Monday, April 30, 2012

UNDYING LOVE


             
                          
                                           
                                                    i
I saw her when I was ten and she five,
Her curls took my cough away;
Her eyes were a walk in the clouds
Her smile had the innocence of time.
                                        She extended her hands of friendship,
I felt like I won a battle then;
We shared the jelly from my plate,
Everyone said the party was great, I said it was the best.

 ii
She grew up, so did I;
No more did she accompanied me for butterfly chase,
No more did she tie her hair in pony;
She was shyer than the evening sun.
I said why she was so different from what she was;
The reply ran, “I am sixteen, should be sweet, should be smart.”
Then came the day when she had to leave the town,
She hugged me and said, “How do tears look in my eyes?”
I stammered, “Like pearl in an oyster’s bed.”
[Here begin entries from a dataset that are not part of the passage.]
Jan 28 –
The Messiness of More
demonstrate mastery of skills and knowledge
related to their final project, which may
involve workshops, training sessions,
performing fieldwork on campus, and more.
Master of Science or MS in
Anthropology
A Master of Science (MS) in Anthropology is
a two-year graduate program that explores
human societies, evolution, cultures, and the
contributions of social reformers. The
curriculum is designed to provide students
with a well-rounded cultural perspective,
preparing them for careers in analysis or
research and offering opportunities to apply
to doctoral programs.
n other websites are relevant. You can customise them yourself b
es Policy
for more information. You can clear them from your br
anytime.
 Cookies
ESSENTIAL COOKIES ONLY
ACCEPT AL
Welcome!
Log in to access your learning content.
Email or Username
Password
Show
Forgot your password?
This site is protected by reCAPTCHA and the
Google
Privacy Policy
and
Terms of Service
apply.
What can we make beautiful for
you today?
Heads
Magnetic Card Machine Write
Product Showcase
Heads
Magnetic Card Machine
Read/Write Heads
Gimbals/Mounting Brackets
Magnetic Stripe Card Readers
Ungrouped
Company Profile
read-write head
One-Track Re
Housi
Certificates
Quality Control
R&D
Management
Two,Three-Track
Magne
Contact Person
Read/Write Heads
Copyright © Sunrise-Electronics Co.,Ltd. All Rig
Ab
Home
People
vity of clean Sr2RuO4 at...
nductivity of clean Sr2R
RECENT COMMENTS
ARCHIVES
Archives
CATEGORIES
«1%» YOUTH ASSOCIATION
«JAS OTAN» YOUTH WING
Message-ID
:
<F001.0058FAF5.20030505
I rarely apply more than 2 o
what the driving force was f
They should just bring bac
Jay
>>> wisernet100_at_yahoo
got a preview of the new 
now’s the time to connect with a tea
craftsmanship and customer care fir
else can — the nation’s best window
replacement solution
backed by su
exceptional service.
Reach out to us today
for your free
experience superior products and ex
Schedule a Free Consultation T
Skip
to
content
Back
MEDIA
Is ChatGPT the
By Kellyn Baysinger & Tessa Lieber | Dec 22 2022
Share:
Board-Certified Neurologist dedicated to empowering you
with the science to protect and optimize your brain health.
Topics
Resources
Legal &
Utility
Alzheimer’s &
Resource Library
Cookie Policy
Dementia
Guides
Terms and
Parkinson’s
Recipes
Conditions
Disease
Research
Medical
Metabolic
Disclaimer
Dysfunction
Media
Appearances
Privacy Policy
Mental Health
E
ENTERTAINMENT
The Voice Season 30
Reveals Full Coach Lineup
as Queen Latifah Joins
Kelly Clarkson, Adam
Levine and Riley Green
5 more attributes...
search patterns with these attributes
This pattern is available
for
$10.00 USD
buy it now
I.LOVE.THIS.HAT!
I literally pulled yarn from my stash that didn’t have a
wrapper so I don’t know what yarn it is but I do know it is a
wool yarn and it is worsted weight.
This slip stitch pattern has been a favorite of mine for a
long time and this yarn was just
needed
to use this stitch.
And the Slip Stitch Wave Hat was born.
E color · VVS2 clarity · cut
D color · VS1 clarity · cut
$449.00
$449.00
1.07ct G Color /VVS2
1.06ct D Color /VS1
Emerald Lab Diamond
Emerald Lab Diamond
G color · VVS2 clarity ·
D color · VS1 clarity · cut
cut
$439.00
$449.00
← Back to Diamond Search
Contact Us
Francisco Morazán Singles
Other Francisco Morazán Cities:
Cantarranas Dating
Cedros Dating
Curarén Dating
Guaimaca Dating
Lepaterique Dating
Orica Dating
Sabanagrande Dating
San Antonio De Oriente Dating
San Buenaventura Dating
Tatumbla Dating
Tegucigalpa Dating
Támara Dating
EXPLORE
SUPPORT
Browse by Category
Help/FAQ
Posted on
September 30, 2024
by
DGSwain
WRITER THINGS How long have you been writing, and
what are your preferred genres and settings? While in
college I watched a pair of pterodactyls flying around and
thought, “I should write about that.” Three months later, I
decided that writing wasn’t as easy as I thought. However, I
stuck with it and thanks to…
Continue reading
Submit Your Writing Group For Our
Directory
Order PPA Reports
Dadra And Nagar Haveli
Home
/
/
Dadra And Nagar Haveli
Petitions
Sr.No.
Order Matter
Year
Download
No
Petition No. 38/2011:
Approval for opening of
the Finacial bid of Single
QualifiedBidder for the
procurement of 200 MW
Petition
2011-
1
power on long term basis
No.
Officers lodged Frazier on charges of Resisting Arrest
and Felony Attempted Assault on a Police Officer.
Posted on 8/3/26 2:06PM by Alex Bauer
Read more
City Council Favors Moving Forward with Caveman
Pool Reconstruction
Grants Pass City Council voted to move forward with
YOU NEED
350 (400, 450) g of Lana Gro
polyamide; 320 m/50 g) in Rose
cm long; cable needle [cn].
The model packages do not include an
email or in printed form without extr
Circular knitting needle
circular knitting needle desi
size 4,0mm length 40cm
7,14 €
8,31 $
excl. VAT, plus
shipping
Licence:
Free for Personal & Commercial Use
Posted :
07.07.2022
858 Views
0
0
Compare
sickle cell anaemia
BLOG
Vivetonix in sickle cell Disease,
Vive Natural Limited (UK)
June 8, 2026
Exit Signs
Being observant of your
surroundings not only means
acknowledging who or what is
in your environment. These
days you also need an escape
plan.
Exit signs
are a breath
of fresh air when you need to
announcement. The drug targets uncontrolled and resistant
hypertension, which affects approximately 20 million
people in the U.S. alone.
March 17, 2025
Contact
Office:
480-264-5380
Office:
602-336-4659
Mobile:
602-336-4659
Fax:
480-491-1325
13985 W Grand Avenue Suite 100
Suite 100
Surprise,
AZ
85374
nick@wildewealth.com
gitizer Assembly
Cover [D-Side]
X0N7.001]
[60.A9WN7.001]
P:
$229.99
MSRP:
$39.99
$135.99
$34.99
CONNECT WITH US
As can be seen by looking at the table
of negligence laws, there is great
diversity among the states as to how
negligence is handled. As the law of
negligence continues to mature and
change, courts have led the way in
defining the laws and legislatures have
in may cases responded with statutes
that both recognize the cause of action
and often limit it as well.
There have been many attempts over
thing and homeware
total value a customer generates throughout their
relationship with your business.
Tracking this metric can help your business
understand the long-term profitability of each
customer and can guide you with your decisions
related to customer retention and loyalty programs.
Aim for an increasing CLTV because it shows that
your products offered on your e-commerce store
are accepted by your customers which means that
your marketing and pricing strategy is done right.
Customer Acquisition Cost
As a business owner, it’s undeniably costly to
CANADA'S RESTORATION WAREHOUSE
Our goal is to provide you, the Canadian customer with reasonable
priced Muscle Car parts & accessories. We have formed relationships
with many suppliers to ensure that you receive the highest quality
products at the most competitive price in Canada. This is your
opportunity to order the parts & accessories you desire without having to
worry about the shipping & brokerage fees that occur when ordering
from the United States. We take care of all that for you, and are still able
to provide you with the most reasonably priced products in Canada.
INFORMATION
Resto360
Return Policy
                                                           iii
I got a small job, and a small house for myself, tried hard to settle down,
But the laughter and the memories of her never left me;
I knelt to the Heaven to make her pass my way,
Then the day came like snow during summers.
She was twenty-eight; she had a ring on her finger;
Her groom to be looked like a dream made for her,
She told me to be there for the wedding;
I bite my lips and said, “If only you share a jelly with me.”

iv
Twenty years went by after the wedding,
I was living my life like an old confirm bachelor, with a dog and some old files;
Then there was a knock at the door, the guest was someone I had known,
She had ripened like an autumn fruit, she looked good as always.
Learned that she was a widow now, with no children,
Life had been unkind to her but she had no complaints;
Then she looked at me and asked, “Never brought flowers for a woman?”
I replied, “The only woman I ever loved was herself a bouquet of flowers.”

 v
When she rose up to go, the moon peeped at us from the window,
I wanted her to stay, then and forever;
So I caught hold of her hand, but words were like a drought,
She looked deep into my eyes, must have seen my soul;
 I felt what I felt when I was ten as she said, “What took you so long?”
And all I know was between now and then I love her, and will do so.


*The edited version of this poem can be found in Ayangti Longkumer's Magic Quill.